Towards a Big Data History of Music

By Thomas Delpeut & Mascha van Nieuwkerk

The ‘A Big Data History of Music’ project is not short in its ambitions. Initiated by Stephen Rose from the Royal Holloway University and Sandra Tuppen from the British Library, the collaborative project brings together several of the world’s biggest musical-bibliographical databases and aims to inspire new musicological research to quantitatively analyse and visualise Western music history with the help of digital tools. During a workshop and symposium on March 10^th and 11^th in the British Library in London, the work in progress project was presented and researchers were invited to experiment with the data and reflect on its use.

The combined dataset contains over a million catalogue records of musical scores from over forty thousand composers. This information is mainly derived from six prominent library databases, themselves being the product of cumulative bibliographical research and focusing on different periods – between 1500 and the present – and different forms of sheet music – from manuscript to published scores and volumes of printed music. The core of this project is constructed from the depositories of the Répertoire International des Sources Musicales (RISM) and the Musical Collections of the British Library. [For a complete overview of these databases, see this article by Stephen Rose and Sandra Tuppen].

By bringing this data together, the project attempts to incite new research concerning patterns in the production and distribution of music scores and aspects such as changing musical taste, compositional genres, canon formations, and the geographical transmission of music. The database does not only encompass the works of the most prominent composers, it also allows to study the enormous amount of unknown and peripheral composers – or ‘the Great Unheard’, a play on Morretti’s ‘Great Unread’. During the second day of the event, several scholars were invited to speak about the database and their digital musicological research. Laurent Pugin (RISM Switzerland) spoke about visualising and working with the RISM data. Marnix van Berchum (Utrecht University, DANS) addressed networks of early music sources and Tim Crawford and Ben Fields (Goldsmiths, London) discussed musical collections and social networks.

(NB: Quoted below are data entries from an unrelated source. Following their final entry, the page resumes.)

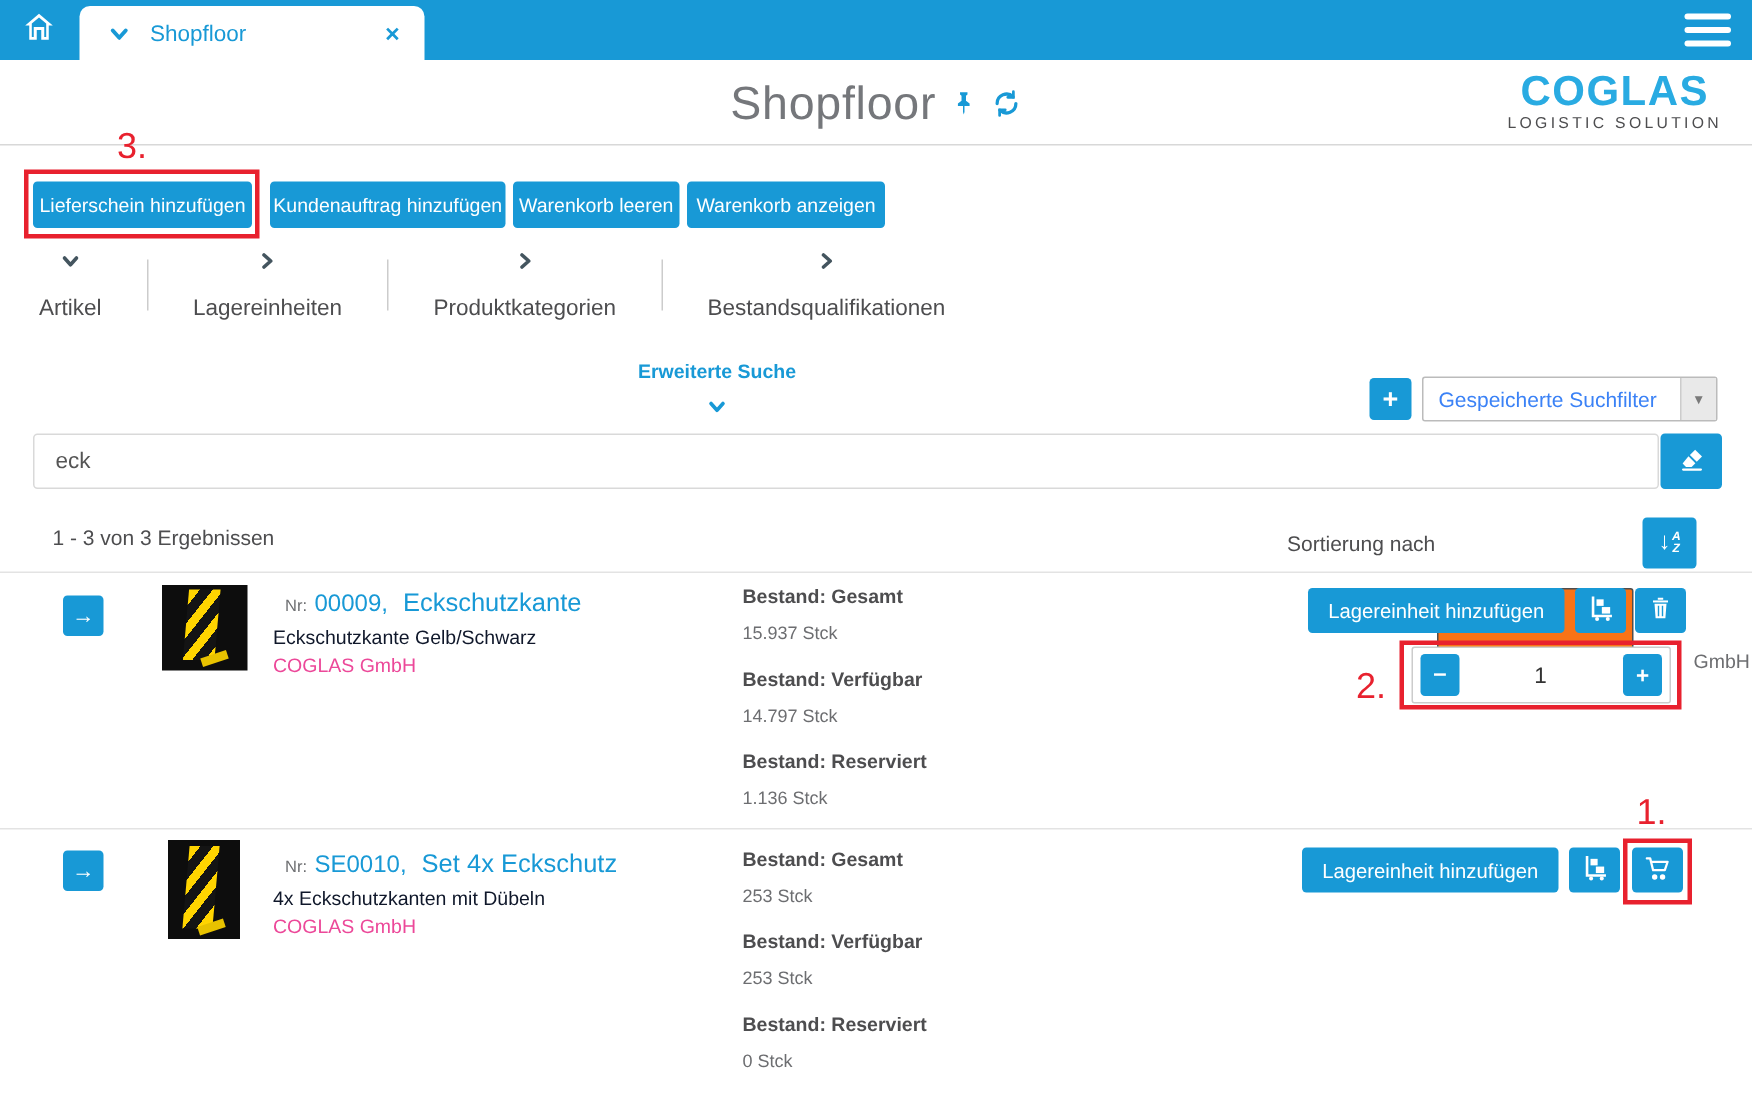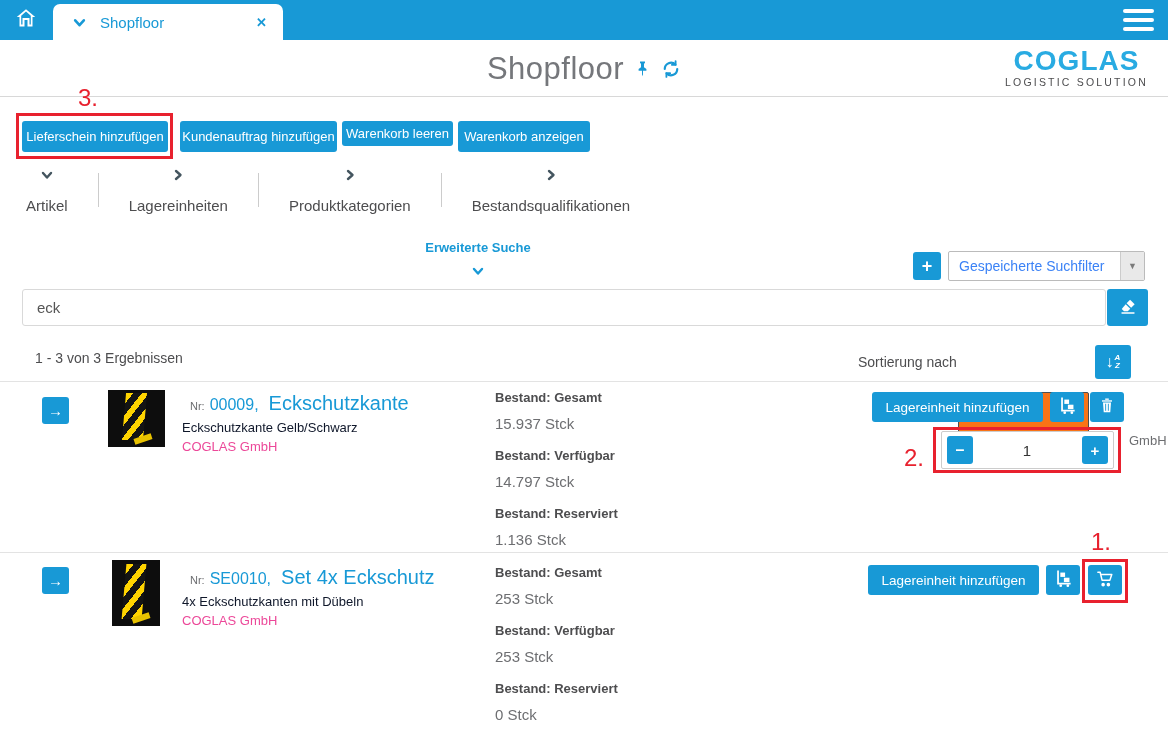--- a/index.html
+++ b/index.html
@@ -148,7 +148,7 @@
 
   <button class="btn" style="left:22px; top:121px; width:146px; height:31px;">Lieferschein hinzufügen</button>
   <button class="btn" style="left:180px; top:121px; width:157px; height:31px;">Kundenauftrag hinzufügen</button>
-  <button class="btn" style="left:342px; top:121px; width:111px; height:25px;">Warenkorb leeren</button>
+  <button class="btn" style="left:342px; top:121px; width:111px; height:31px;">Warenkorb leeren</button>
   <button class="btn" style="left:458px; top:121px; width:132px; height:31px;">Warenkorb anzeigen</button>
 
   <div class="nav-row">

A separate database, from the In Concert project, explores new approaches to building a digital archive from varying types of performance datasets based on concert ephemera, such as programmes, bills, and reviews and advertisements published in historical newspapers and periodicals. Cowgills contribution focused mainly on evaluating ways of overcoming the barriers of expertise, volume of data, and the gap between cost and benefit that have hampered such digital musicology projects in the past. Solutions proposed by the In Concert research team include linkage to external sources and a step-by-step curation of sources, based on relevant research questions. From this starting point, the In Concert group is supporting many different small-scale expertise projects that have a very direct relation to performed research. This is an inspiring approach, opposite from the working method of the British Library. Whereas librarians are looking for researchers and digital tools to match their sources, researches such as Cowgill are looking for tools and sources to match their research questions. On such a symposium these matches can be successfully made.

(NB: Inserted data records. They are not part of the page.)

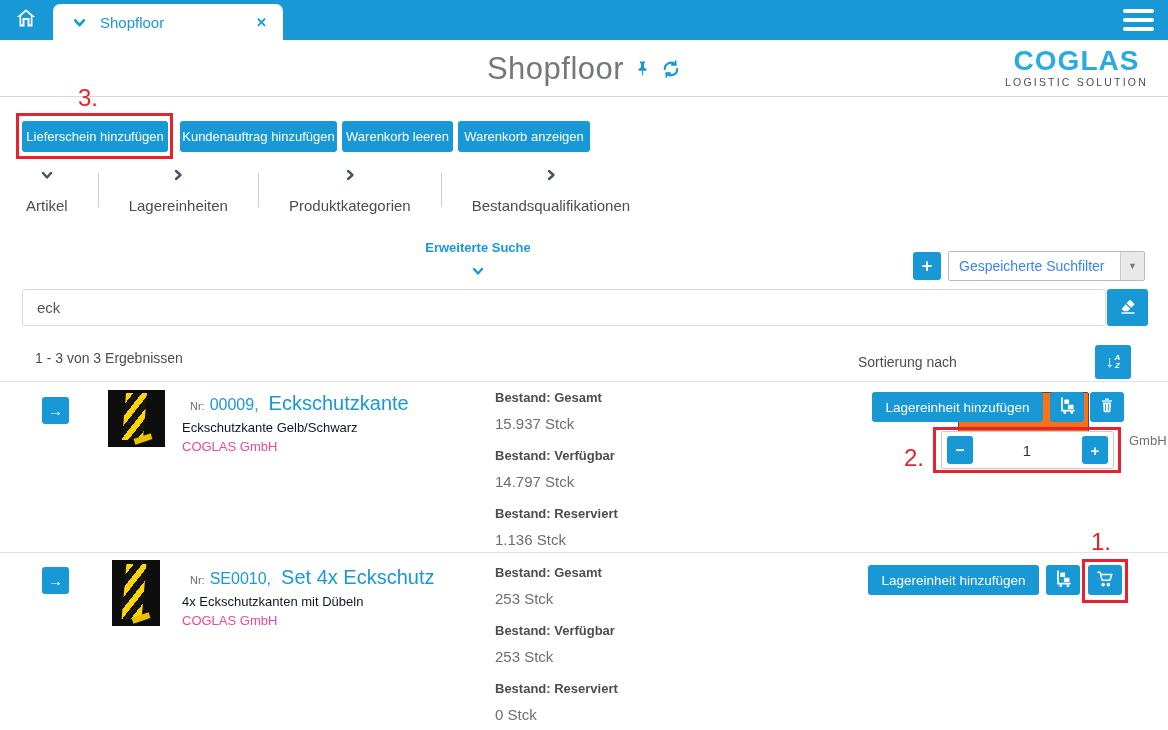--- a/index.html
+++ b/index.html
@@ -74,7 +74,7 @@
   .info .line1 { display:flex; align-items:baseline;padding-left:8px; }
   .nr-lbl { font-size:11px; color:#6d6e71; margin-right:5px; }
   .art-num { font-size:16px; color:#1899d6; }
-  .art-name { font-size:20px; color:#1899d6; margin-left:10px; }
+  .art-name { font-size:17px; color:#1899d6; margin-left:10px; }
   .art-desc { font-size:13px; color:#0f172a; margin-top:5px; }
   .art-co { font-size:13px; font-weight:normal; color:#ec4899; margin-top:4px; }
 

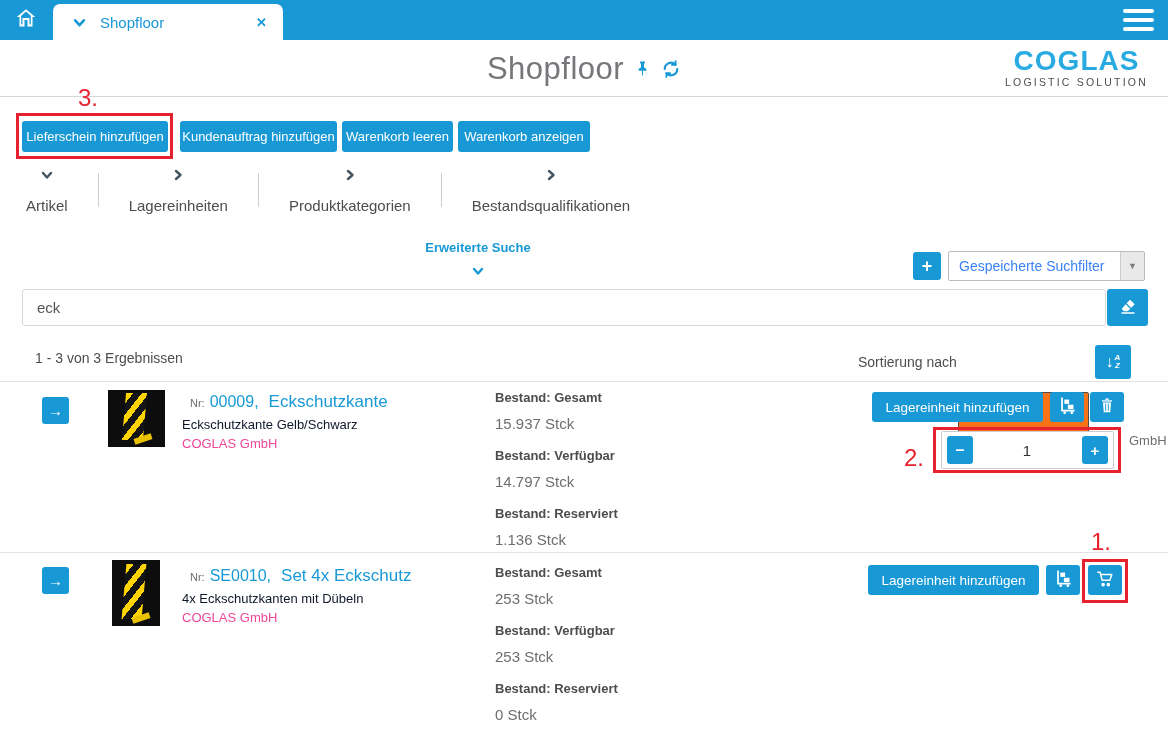--- a/index.html
+++ b/index.html
@@ -80,7 +80,7 @@
 
   .stock { position:absolute; width:180px; }
   .stock .sl { font-size:13px; font-weight:bold; color:#4d4d4f; }
-  .stock .sv { font-size:15px; color:#6d6e71; margin-top:10px; margin-bottom:16px; }
+  .stock .sv { font-size:12px; color:#6d6e71; margin-top:10px; margin-bottom:16px; }
 
   .icon-btn { width:34px; height:30px; }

Besides the ambitious promises of the combination of databases, considerable attention was also given to their limitations. Due to their heterogeneous nature, aligning the seven databases causes considerable problems. Differences in information and varying levels of detail limit the project from offering one fully integrated database. Aspects such as spelling variations and the diverse ways to categorize the information show that the data still needs extensive pre-processing in order to be fully functionaland in tune with specific research questions. During the Data Exploration Day we experienced this first-hand while using open access software such as Openrefine, Google Fusion Tables and Palladio – presented by Loukia Drosopoulou (Royal Holloway). The project’s initiators are, furthermore, clear about the fact that even after further processing, the databases will never be complete due to archival limitations and will always contain conjectural decisions, man-made errors and outdated information. It would be interesting to see how these limitations are included when the databases will be made publicly available.